Dataset items:
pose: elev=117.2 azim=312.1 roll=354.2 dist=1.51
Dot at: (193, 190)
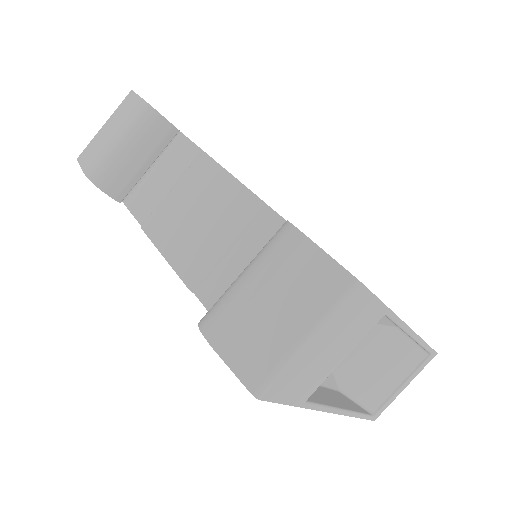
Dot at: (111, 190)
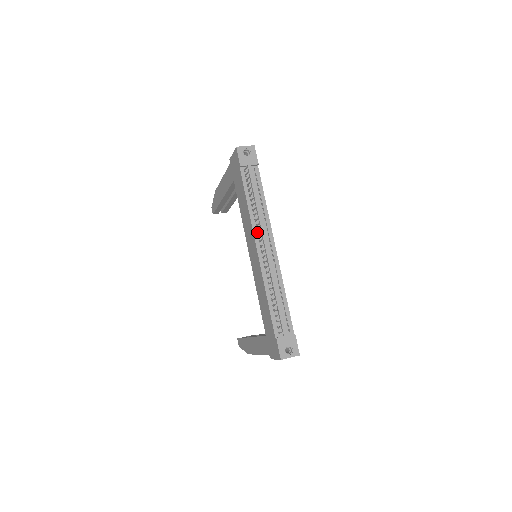
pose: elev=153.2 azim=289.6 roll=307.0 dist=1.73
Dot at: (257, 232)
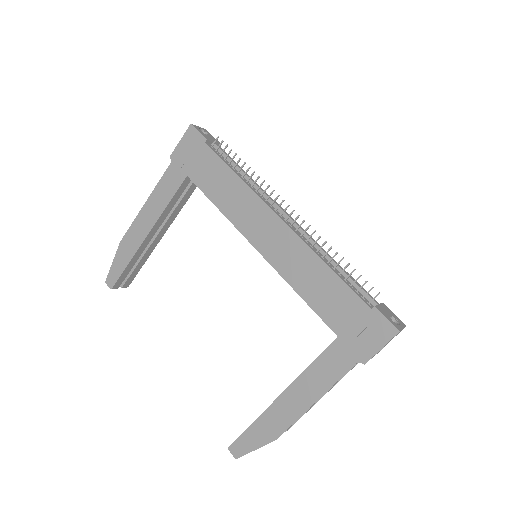
Dot at: (264, 204)
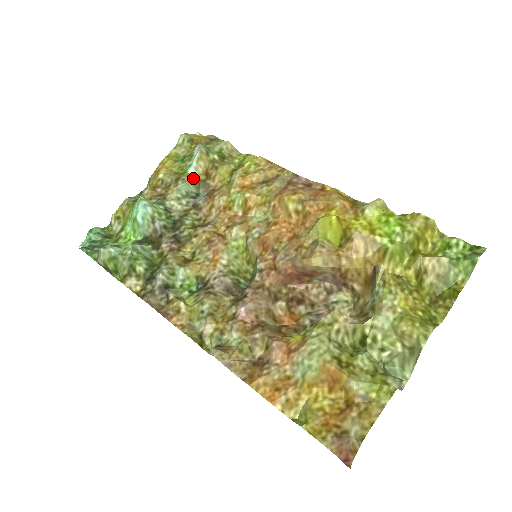
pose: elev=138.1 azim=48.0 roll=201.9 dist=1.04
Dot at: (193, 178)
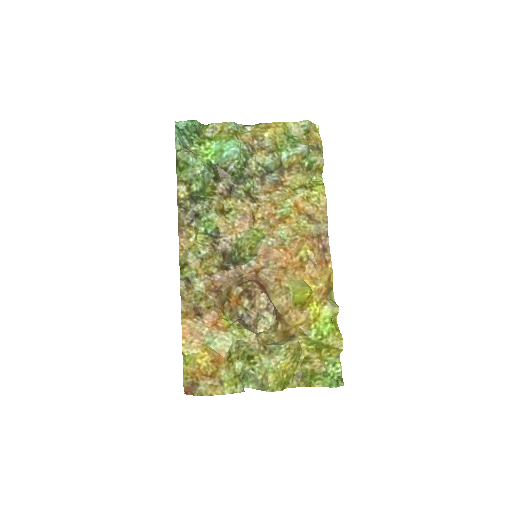
Dot at: (280, 161)
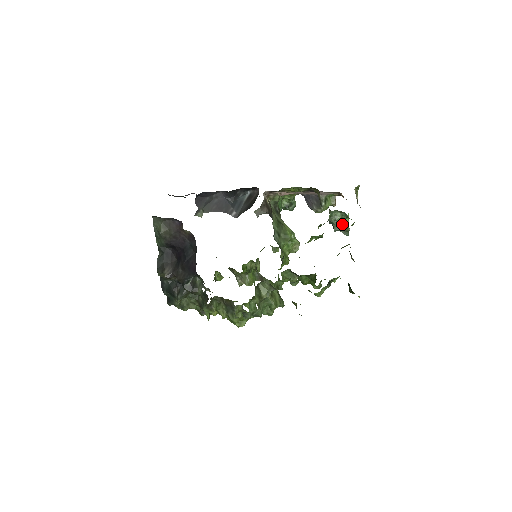
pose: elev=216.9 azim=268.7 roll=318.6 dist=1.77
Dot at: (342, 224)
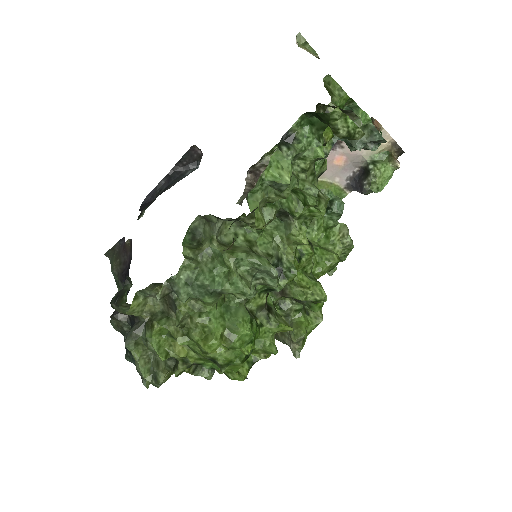
Dot at: occluded
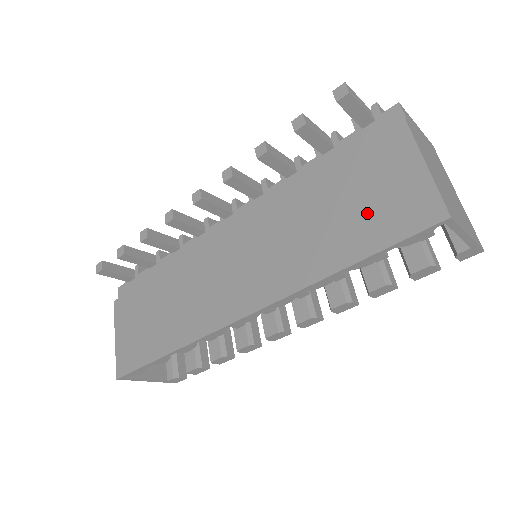
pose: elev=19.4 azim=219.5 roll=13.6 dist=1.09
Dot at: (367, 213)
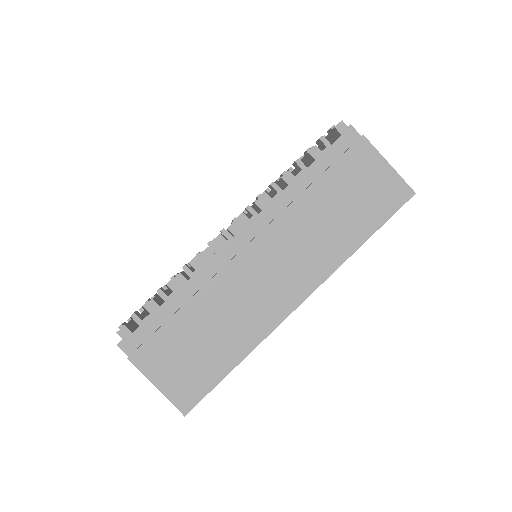
Dot at: (366, 202)
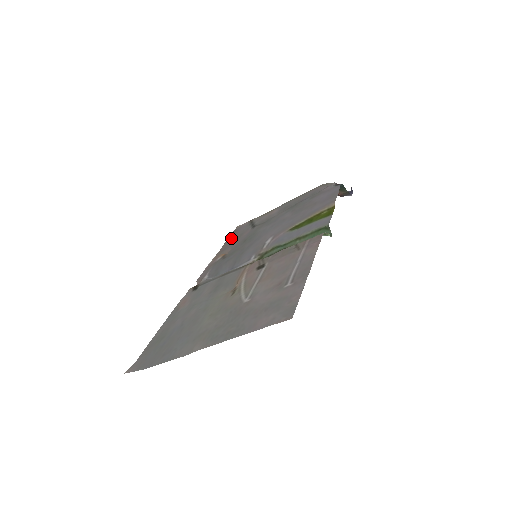
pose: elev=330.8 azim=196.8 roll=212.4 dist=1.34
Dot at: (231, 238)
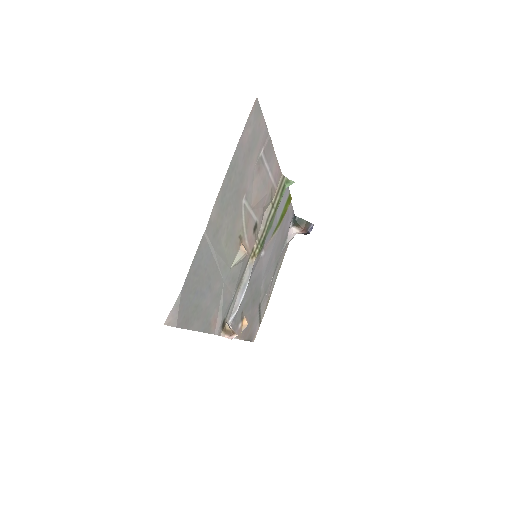
Dot at: (248, 333)
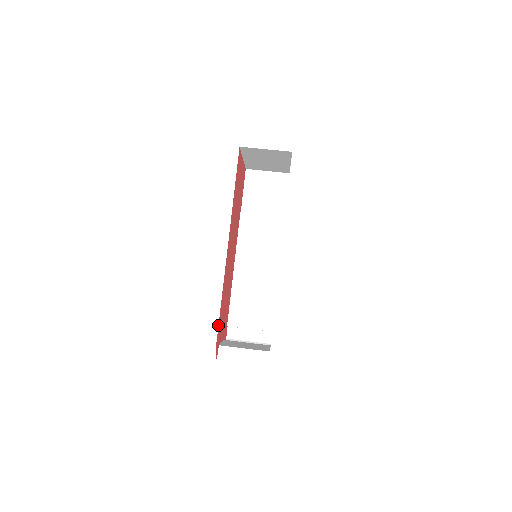
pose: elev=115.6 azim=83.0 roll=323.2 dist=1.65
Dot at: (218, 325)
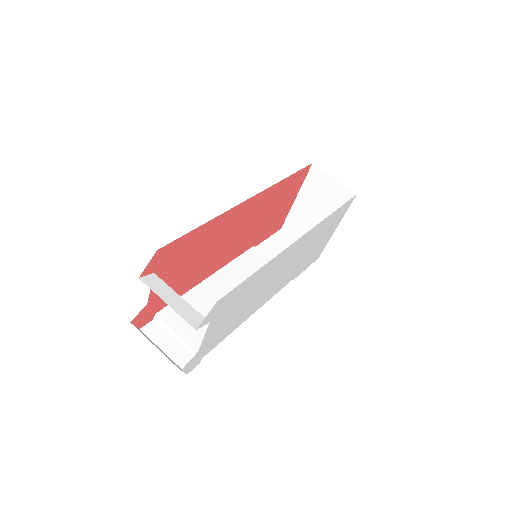
Dot at: (184, 235)
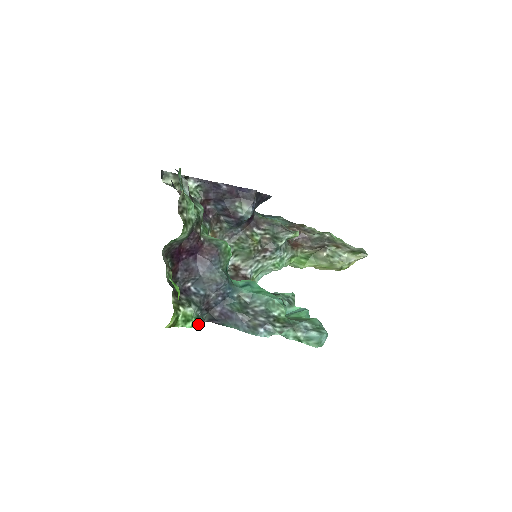
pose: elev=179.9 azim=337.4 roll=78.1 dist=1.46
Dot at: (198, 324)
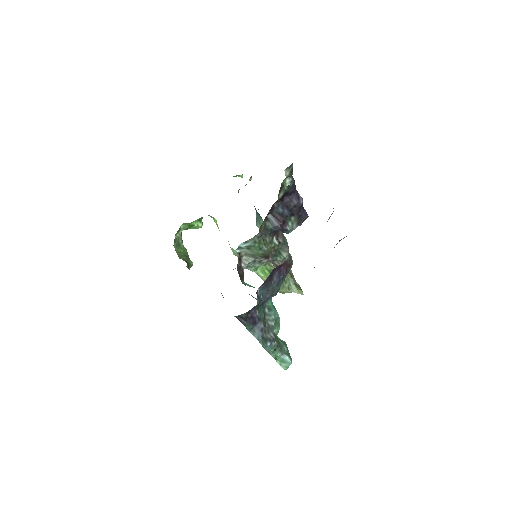
Dot at: occluded
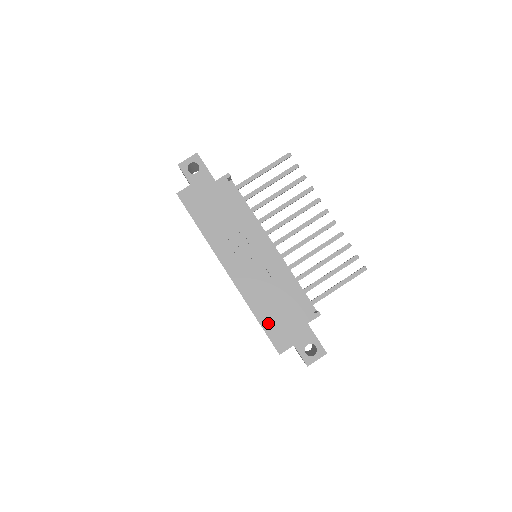
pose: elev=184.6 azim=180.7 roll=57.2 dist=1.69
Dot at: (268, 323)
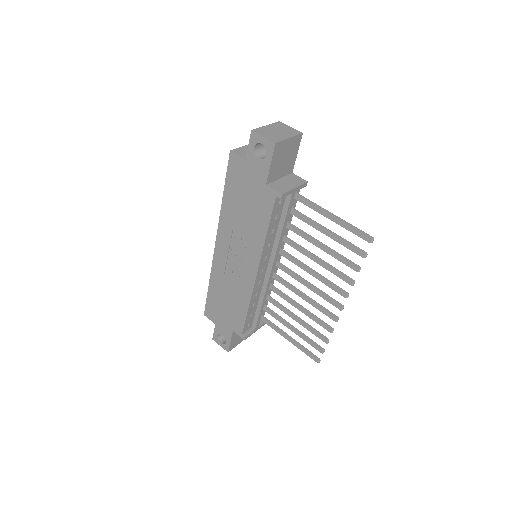
Dot at: (212, 297)
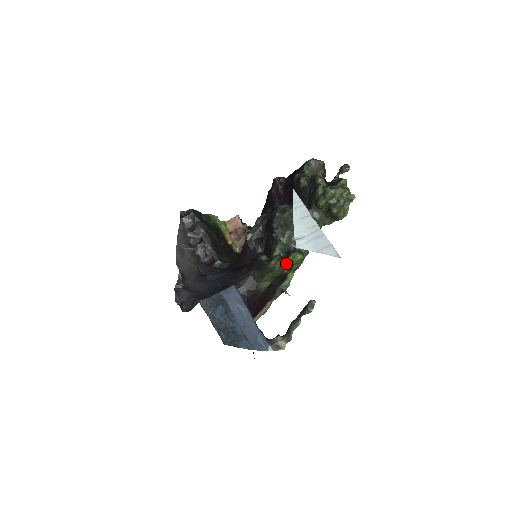
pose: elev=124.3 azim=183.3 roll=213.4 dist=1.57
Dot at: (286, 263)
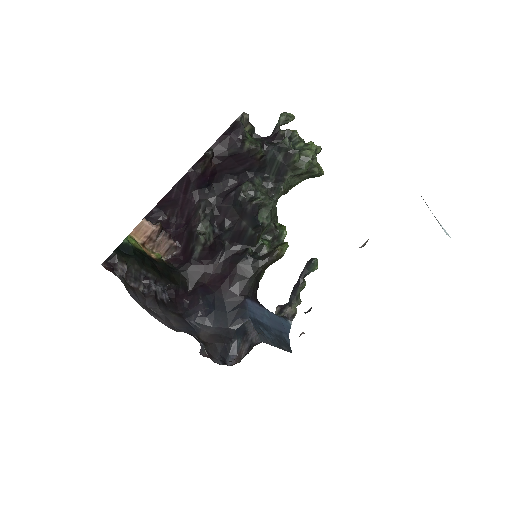
Dot at: occluded
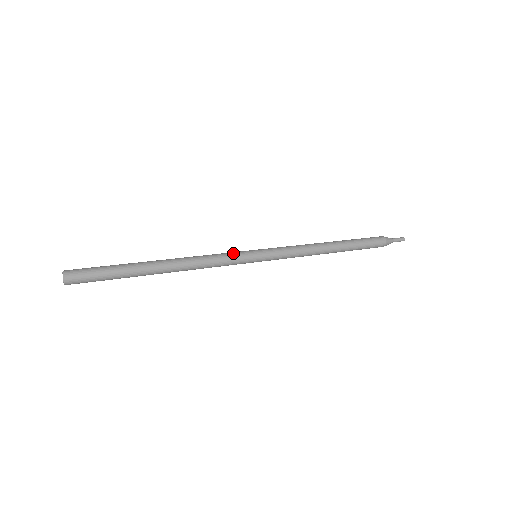
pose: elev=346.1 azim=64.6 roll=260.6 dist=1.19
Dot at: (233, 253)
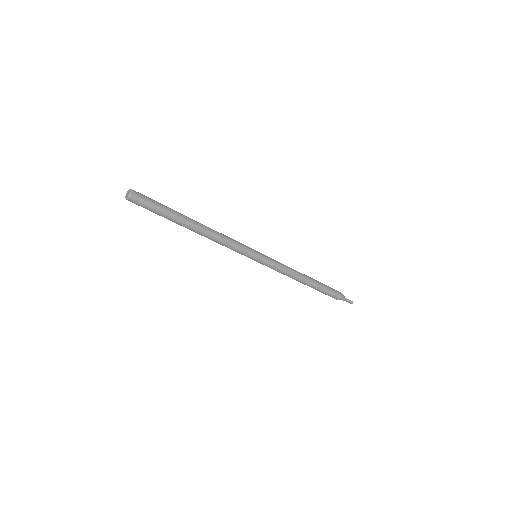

### Exercise details
Reproduce every line of all the entries above verbatim, omitting the pictures.

### Output
pose: elev=117.2 azim=312.1 roll=354.2 dist=1.51
Dot at: (193, 190)
Dot at: (111, 190)
pose: elev=153.2 azim=289.6 roll=307.0 dist=1.73
Dot at: (257, 232)
Dot at: (264, 204)
pose: elev=138.1 azim=48.0 roll=201.9 dist=1.04
Dot at: (193, 178)
Dot at: (280, 161)
pose: elev=216.9 azim=268.7 roll=318.6 dist=1.77
Dot at: (342, 224)
Dot at: occluded
pose: elev=19.4 azim=219.5 roll=13.6 dist=1.09
Dot at: (367, 213)
Dot at: (366, 202)
pose: elev=330.8 azim=196.8 roll=212.4 dist=1.34
Dot at: (231, 238)
Dot at: (248, 333)
pose: elev=115.6 azim=83.0 roll=323.2 dist=1.65
Dot at: (218, 325)
Dot at: (184, 235)
pose: elev=179.9 azim=337.4 roll=78.1 dist=1.46
Dot at: (198, 324)
Dot at: occluded
pose: elev=184.6 azim=180.7 roll=57.2 dist=1.69
Dot at: (268, 323)
Dot at: (212, 297)
pose: elev=124.3 azim=183.3 roll=213.4 dist=1.57
Dot at: (286, 263)
Dot at: occluded
pose: elev=346.1 azim=64.6 roll=260.6 dist=1.19
Dot at: (233, 253)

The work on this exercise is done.